### Instructions for the task
Within the data below, find the string "VOCM" and return each line where it occurs.

[[ Dataset records open ]]

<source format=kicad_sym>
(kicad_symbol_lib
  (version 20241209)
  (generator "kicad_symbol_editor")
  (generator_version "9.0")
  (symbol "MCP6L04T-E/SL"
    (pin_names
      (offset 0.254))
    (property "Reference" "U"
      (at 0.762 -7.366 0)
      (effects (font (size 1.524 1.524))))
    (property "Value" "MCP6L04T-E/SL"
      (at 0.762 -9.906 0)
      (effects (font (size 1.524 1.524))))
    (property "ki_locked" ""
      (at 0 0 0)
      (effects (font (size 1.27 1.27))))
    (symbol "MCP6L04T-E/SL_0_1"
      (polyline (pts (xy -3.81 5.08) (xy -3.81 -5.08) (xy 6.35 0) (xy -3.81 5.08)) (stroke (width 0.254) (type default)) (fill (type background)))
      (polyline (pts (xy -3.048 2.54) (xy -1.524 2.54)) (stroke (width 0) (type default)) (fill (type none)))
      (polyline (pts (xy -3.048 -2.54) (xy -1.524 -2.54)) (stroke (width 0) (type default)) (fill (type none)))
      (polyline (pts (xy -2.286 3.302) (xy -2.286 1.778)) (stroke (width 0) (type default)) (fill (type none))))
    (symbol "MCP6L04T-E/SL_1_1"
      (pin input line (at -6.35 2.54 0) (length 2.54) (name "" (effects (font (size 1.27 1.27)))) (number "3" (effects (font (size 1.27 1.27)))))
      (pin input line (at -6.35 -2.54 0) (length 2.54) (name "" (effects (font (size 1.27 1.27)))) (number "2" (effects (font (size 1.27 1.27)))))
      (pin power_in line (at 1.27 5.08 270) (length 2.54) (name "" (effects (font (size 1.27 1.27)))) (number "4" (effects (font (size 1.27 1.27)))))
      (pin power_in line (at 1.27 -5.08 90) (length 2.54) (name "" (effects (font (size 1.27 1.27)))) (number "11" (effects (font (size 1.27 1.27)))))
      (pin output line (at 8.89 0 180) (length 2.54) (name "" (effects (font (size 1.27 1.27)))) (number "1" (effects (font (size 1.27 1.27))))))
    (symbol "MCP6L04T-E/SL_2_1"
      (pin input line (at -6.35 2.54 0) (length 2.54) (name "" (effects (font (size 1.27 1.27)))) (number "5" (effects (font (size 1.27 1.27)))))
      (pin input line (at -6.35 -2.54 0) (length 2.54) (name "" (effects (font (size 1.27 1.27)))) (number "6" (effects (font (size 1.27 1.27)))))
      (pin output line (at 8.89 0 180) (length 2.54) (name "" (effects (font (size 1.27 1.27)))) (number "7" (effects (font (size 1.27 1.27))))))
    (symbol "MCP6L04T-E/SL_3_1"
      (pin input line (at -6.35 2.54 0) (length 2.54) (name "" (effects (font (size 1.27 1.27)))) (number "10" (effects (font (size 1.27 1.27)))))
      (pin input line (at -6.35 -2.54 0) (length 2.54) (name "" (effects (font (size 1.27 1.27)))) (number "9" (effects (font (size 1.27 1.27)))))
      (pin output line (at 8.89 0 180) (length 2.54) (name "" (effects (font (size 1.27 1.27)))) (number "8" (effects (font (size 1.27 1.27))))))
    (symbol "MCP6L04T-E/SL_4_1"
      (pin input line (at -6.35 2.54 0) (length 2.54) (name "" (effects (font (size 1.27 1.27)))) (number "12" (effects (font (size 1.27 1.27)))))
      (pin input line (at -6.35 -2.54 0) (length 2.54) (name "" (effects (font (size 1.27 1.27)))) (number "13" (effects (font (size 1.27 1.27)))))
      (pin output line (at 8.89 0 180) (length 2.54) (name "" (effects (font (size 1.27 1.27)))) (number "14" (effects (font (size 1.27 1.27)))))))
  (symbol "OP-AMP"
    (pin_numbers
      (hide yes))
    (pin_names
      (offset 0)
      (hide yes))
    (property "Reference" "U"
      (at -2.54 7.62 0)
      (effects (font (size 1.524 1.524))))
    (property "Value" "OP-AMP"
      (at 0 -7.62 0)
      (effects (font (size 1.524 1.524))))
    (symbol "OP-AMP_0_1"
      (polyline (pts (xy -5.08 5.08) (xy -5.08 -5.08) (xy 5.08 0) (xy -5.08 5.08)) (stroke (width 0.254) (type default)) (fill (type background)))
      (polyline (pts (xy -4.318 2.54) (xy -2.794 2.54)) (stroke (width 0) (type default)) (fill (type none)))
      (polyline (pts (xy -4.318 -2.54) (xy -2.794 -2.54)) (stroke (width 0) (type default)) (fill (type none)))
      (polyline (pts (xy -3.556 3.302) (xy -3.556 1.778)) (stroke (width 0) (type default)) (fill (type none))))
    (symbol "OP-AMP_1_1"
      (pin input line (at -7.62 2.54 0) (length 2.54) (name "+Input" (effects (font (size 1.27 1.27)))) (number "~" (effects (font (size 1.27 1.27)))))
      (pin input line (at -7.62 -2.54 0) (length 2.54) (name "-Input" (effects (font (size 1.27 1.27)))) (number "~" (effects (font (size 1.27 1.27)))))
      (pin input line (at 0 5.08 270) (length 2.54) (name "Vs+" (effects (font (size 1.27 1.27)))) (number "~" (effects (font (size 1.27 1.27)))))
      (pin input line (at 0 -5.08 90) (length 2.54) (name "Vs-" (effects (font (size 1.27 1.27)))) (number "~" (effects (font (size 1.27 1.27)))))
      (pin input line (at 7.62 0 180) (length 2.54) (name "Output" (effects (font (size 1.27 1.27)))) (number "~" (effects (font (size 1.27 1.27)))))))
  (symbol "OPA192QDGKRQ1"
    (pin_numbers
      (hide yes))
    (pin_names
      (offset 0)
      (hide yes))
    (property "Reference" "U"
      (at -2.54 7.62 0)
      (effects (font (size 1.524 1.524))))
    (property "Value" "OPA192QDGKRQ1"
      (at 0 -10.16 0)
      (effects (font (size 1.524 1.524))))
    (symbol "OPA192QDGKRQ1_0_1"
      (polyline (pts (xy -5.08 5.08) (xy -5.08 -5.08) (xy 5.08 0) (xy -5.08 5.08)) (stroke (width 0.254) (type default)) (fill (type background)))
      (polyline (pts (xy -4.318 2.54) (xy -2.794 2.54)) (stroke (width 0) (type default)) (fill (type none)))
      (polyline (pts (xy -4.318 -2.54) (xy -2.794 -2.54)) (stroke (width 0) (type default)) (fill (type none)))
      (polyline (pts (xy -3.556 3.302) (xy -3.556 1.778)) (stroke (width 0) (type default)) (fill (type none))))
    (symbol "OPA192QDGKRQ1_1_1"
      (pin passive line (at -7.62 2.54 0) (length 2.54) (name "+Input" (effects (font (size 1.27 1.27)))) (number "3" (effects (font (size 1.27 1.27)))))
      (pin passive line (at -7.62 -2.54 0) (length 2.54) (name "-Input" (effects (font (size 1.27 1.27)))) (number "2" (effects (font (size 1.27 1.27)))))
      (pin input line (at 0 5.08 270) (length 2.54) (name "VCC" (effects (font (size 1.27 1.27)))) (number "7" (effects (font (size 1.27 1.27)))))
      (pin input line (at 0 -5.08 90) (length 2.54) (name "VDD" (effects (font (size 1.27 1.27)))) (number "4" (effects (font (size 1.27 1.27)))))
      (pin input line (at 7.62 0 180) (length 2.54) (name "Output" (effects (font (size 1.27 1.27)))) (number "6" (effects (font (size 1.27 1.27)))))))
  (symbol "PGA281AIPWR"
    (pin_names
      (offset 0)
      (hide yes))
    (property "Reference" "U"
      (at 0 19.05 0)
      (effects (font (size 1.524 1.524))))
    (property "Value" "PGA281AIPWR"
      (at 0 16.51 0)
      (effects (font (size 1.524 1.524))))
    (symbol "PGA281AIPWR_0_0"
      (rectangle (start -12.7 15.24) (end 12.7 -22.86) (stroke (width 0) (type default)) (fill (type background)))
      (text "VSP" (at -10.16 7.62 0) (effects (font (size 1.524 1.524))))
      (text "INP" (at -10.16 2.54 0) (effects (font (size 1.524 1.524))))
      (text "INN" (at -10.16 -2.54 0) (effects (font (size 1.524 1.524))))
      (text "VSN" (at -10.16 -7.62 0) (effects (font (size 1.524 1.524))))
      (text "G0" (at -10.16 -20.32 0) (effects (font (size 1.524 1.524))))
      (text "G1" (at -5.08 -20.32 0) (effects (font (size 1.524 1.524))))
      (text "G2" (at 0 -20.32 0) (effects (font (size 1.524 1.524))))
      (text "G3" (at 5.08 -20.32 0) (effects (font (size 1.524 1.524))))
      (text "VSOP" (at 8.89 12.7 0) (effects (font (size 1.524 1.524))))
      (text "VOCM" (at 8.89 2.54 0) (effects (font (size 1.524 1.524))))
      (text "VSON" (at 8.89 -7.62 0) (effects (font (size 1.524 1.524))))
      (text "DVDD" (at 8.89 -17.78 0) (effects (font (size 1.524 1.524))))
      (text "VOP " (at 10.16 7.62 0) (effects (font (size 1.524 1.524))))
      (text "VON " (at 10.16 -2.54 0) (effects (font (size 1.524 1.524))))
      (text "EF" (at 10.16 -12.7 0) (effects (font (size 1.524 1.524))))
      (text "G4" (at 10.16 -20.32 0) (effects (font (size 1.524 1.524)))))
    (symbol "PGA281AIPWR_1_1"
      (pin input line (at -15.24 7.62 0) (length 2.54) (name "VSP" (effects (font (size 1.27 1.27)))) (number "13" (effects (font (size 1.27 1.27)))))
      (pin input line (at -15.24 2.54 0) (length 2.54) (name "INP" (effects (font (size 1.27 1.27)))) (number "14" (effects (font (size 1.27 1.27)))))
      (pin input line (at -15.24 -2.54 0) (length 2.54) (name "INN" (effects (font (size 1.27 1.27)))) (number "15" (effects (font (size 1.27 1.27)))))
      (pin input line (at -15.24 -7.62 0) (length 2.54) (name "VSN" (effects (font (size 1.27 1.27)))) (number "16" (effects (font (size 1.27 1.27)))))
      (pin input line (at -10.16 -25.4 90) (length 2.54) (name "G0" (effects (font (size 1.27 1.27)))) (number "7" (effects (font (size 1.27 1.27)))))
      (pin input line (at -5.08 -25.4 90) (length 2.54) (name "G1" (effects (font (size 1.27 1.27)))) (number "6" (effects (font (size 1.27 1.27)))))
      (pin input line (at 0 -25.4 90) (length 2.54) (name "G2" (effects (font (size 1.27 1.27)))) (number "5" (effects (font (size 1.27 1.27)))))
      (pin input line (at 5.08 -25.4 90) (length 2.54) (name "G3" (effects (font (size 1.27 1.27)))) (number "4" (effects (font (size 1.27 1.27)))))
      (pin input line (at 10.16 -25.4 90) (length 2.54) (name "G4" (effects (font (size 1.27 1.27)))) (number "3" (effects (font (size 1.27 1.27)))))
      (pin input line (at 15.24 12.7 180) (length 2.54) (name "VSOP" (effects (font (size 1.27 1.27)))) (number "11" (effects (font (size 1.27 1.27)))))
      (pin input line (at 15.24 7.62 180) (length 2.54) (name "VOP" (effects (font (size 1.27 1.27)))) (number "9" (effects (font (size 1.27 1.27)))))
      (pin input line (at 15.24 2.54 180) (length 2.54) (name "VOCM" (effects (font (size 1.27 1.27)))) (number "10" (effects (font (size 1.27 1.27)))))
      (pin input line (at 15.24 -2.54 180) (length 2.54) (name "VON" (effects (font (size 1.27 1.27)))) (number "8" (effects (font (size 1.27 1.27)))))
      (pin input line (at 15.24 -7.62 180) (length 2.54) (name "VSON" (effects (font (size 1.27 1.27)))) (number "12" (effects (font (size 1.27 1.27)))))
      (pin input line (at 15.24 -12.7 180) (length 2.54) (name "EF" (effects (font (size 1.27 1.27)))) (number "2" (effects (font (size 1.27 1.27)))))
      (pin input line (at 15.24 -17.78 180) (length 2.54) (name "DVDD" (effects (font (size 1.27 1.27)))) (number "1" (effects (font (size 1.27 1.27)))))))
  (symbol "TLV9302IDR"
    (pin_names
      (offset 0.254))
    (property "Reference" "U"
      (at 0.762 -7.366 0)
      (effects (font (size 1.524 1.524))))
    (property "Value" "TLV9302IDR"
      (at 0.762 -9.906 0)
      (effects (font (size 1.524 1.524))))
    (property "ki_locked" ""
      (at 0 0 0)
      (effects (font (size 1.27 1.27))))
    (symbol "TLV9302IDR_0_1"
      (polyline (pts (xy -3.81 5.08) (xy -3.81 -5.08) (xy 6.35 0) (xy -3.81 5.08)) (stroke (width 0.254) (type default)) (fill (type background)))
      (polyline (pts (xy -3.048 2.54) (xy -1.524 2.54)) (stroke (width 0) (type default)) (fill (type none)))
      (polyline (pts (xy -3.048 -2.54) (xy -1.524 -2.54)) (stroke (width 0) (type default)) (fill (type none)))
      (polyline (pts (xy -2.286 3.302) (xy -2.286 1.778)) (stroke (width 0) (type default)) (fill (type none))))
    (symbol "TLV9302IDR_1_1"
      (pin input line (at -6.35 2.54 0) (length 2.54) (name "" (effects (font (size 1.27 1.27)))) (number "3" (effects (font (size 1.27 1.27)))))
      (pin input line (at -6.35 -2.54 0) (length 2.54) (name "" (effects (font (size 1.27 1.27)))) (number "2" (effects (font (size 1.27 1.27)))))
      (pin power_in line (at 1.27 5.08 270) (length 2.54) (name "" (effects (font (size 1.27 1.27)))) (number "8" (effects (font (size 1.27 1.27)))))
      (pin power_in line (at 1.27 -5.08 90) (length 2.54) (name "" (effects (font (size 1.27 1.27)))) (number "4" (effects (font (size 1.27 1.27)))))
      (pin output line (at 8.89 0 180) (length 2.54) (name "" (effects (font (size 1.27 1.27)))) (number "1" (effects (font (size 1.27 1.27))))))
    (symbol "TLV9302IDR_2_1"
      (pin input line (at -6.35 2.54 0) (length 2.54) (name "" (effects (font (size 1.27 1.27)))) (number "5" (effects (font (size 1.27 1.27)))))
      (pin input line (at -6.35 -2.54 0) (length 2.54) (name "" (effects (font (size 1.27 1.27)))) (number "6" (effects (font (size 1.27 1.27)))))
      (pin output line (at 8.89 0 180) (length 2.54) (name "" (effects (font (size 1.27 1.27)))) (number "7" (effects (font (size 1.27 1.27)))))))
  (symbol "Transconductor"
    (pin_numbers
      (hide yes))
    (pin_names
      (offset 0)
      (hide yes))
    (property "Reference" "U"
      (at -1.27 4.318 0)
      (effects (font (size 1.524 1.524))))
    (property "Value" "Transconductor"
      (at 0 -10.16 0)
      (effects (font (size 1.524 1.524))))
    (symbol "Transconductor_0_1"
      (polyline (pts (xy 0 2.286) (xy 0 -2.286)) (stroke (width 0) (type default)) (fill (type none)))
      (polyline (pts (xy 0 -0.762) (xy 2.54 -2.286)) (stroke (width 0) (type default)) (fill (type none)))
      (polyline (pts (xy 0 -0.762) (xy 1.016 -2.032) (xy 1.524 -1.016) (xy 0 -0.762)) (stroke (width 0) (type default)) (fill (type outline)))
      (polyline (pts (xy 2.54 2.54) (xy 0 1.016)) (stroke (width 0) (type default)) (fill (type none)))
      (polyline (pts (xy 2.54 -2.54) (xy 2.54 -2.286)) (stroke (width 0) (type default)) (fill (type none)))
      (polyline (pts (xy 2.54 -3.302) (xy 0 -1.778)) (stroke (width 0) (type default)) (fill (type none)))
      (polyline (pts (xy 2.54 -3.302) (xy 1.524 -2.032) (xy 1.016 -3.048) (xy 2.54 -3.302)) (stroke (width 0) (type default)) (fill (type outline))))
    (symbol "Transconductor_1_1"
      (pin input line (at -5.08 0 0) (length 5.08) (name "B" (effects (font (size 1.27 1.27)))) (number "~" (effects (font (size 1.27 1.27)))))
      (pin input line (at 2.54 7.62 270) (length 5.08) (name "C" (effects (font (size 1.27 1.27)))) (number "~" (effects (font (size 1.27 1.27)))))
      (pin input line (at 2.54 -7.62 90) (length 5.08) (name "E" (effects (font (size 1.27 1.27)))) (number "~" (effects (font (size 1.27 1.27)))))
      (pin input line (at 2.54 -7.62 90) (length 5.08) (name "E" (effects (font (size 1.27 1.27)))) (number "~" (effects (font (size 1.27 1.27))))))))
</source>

[[ Dataset records closed ]]

### Answer to this task
      (text "VOCM" (at 8.89 2.54 0) (effects (font (size 1.524 1.524))))
      (pin input line (at 15.24 2.54 180) (length 2.54) (name "VOCM" (effects (font (size 1.27 1.27)))) (number "10" (effects (font (size 1.27 1.27)))))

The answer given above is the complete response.